We also had a play with PhotoBooth, and this seemed something that the Apple agents were keen to demo. Yep, you can mess around with pictures of your face.
Moving briskly on, Apple has now brought two new native apps to the iPad: iMovie and GarageBand. We’ve seen demos of both apps, but so far it’s difficult to tell whether these are worth the $4.99 asking price. iMovie certainly looks like fun, but we’ve always seen the iPad as a way of consuming content rather than creating it - and we've heard that there will be limitations here - like the inability to start work on the app and transfer it to the desktop or the difficulty of bringing content into the device (you'll have to use iTunes). We’ll have a play with this when it lands on the iPad to see exactly what you can and can’t do.
Outside the presentation video we only caught brief glimpses of GarageBand. It looks like fun, but we’ll reserve judgement until we’ve seen it properly. We suspect that if you want GarageBand and to make music, you probably already play with it on your Mac computer.

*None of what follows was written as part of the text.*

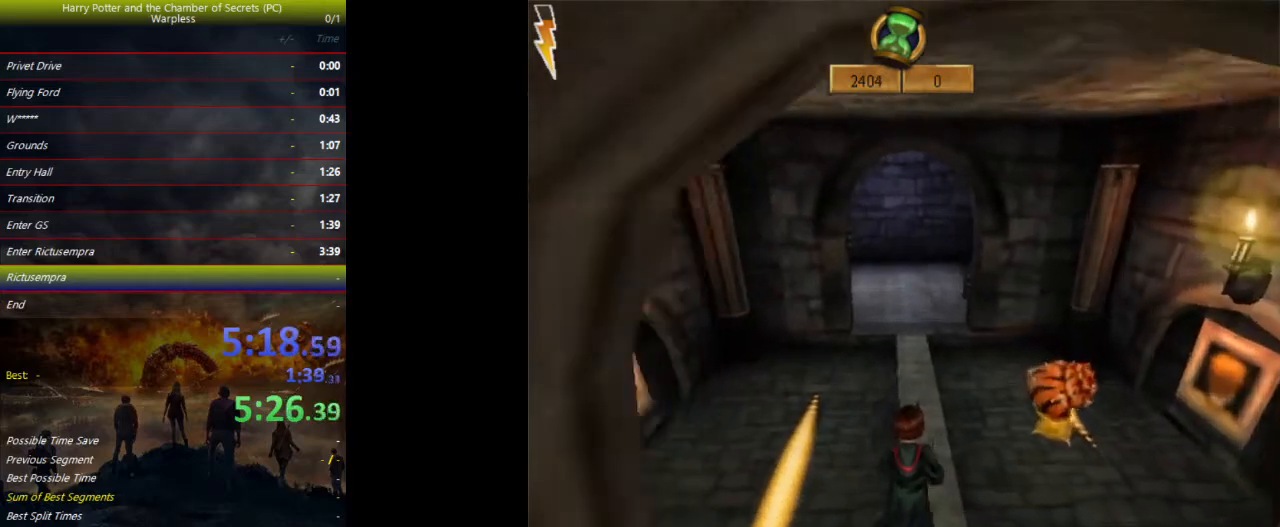
{"keys": ["shift", "space", "w"], "events": []}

When it comes to video playback, the spec sheet tells us that it only supports 720p playback. As this fits the screen resolution, this isn’t a problem for us. However, with a new digital AV adapter meaning you can hook your iPad up to HDMI, we’re wondering exactly what 1080p content you’ll be outputting. The adapter supports 1080p mirroring, so we’re guessing it will offer up glorious visuals from your other content (like photos) but not necessarily your video. Again, this is something we’ll have to examine in detail when we get the new iPad and adapter in for review.

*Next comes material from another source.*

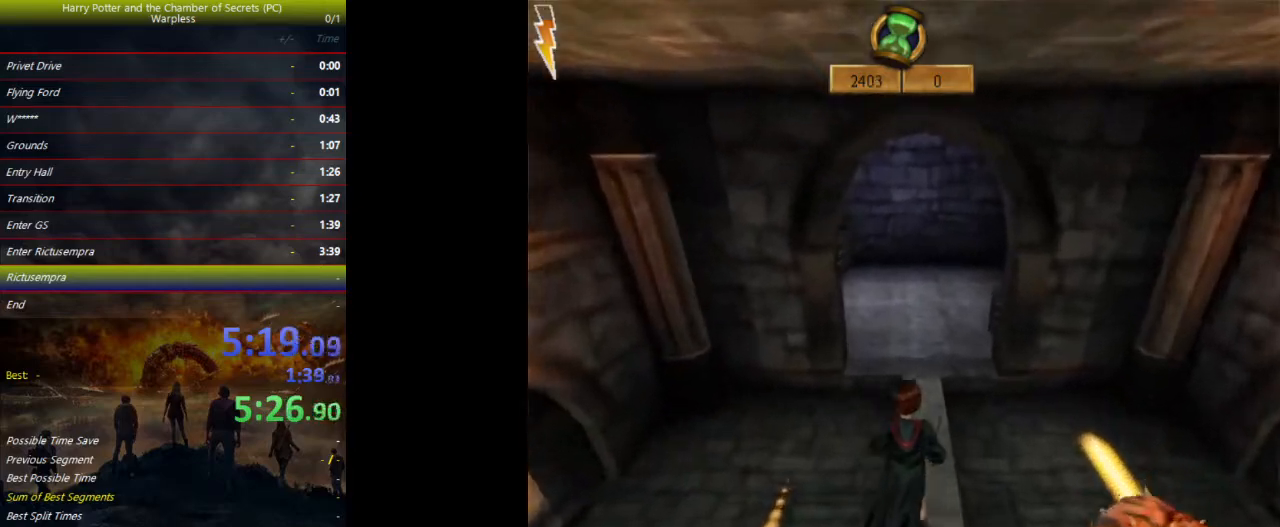
{"keys": ["shift", "space", "w"], "events": []}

Finally we have to mention the Smart Cover. This is one accessory that Steve Jobs seemed enamoured with, spending more time detailing how it worked than actually launching the iPad 2 itself.
The idea is that rather than having a bulky case, the new Smart Cover uses magnets to attach and align with the new iPad down the left hand side (no good for lefties then). It works remarkably well, just offering the attachments to the left-hand side of the iPad will see it jump into place. Closing the cover over the front of the iPad will send it to sleep and it wakes up as you peel it back - a trick we saw on BlackBerrys with its “holster” case a few years back.

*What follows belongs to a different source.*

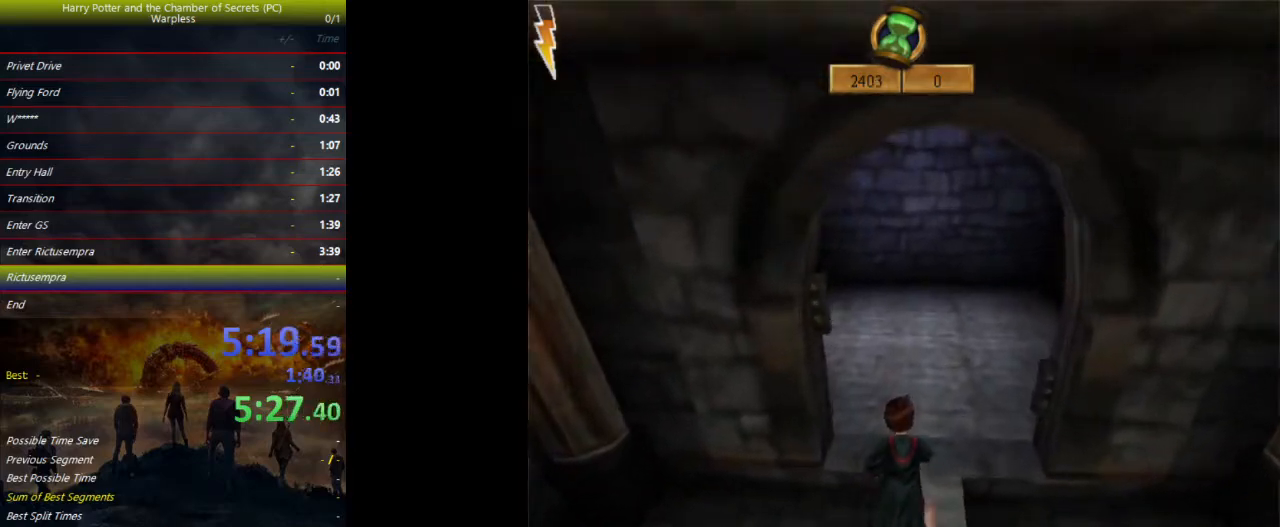
{"keys": ["shift", "space", "w"], "events": []}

It’s a neat bit of work, but it doesn’t really protect much of your iPad? Well it certainly won't protect the back of your iPad and we can't help feeling that it's going to come off the second you put it in your bag. . Not to worry, we’re sure new covers will be ten a penny before long, especially ones that aren't $40.
So that’s the new iPad. We love the design and we appreciate the spec bump that will make it competitive on paper, but we don’t think these will be the key to the iPad’s success, not today at least. No, we still think that the eco-system the iPad 2 lands in is more important. You have it all on tap - music, movies, books and the widest array of high quality apps, including games. It is a closed system, but it’s still in the lead. If we’re a little disappointed in the lack of change in the UI (yes notifications we are looking at you), we’re still convinced by the package overall.
Is it worth running out to replace your current iPad, that’s still relatively young? Not really. The change isn’t as significant as it was from iPhone 3GS to iPhone 4 with a strikingly different design and screen. But we know that people will run out and get the iPad 2 and those that have been holding off can now see exactly what is on offer. It may well be the case that 6-months down the line that dual core processor really gets to flex its muscles - much depends on how the app developers respond.
With prices expected to be the same as the previous models, and the premium Android tablets coming in at premium prices, the iPad 2 still looks like a pretty good deal.